Fundamentalism is a simple sort of bargain: renounce independent thinking, and receive in return a set of absolute, comforting, and timeless formulas for answering all questions and addressing all situations. Sustaining this belief structure requires an insular existence within tightly knit religious communities. Fundamentalist Christians are isolated because they choose to be isolated. They see threats and dangers in the external world because social and scientific currents within the larger society do indeed undermine their belief structure. They claim to have a monopoly on truth, an exclusive pipeline to God, yet this apparent certainty is belied by their actions, which reveal an insecurity that can never be wholly assuaged without a total conversion of the rest of society. Every person who stubbornly remains outside the fold is a potential threat to their claimed monopoly on truth. Thus the main way they relieve their insecurity is through active proselytizing, which provides validation through the comforting spectacle of new converts adopting their beliefs and practices. Short of converting everyone, however, they demand explicit sanction of their beliefs by the larger society.

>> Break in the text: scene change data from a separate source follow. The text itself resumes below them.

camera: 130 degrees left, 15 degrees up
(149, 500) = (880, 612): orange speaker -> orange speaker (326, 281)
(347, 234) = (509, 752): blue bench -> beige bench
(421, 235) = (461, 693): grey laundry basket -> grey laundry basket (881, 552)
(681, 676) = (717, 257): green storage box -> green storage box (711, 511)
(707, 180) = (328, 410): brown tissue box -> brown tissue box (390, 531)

This is a peculiarly adolescent way of addressing insecurity. Adolescents and young adults typically seek validation of their actions and beliefs through persuading peers to adopt the same actions and beliefs. Those of us who are sufficiently introspective generally make peace with ourselves as adults, accepting that others are different and that we all have value partly because we are different. We internalize our reward system, not needing so much validation from others, although it is generally welcome when it comes. We know that our beliefs have merit even if others disagree, and we believe that our actions have value even if---and partly because---others do different things. In their core beliefs fundamentalists never get past the adolescent style of validation through imitation. They continue to need others to adopt their beliefs as a validation of those beliefs.

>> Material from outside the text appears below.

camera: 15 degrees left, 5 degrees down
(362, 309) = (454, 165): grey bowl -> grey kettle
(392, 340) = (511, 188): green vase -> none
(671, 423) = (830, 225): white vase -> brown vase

The larger question thus turns out to be very much larger and will be one of the defining questions of the 21st Century, both in America and in the world: Can fundamentalist religions be weaned away from their claims to a monopoly on truth and an exclusive road to God? Can we bring all religions to the happy state where each, while believing that it has the right stuff for its own adherents, acknowledges that other religions are equally valid and have the right stuff for their adherents? One of the proudest accomplishments of America is the religious freedom enshrined in our Constitution, which has led to the enviable situation where all religions tolerate the existence of their fellow religions. Perhaps in this Century we can take the next step beyond tolerance, to having every religion acknowledge the validity of all the others.
2004 December 21
For those who think I am making a mountain out a mole hill with this essay, here's the right-wing perspective, direct from the Fox's mouth, in this case, Bill O'Reilly's. In his December 7 "Talking Points" Memo, entitled Christmas Under Siege: The Big Picture, O'Reilly concludes, " 'Talking Points' is convinced that the USA cannot defeat terrorism and any other evil without a strong, traditional foundation that clearly defines right from wrong. The struggle today is not about Christmas, but about the spirit of our country." There you have it. Forget about "Peace on Earth. Good will to men." The Christmas wars really are about war. I've started saluting when I wish someone a "Merry Christmas," to ensure my greeting has the martial character necessary to keep our country strong.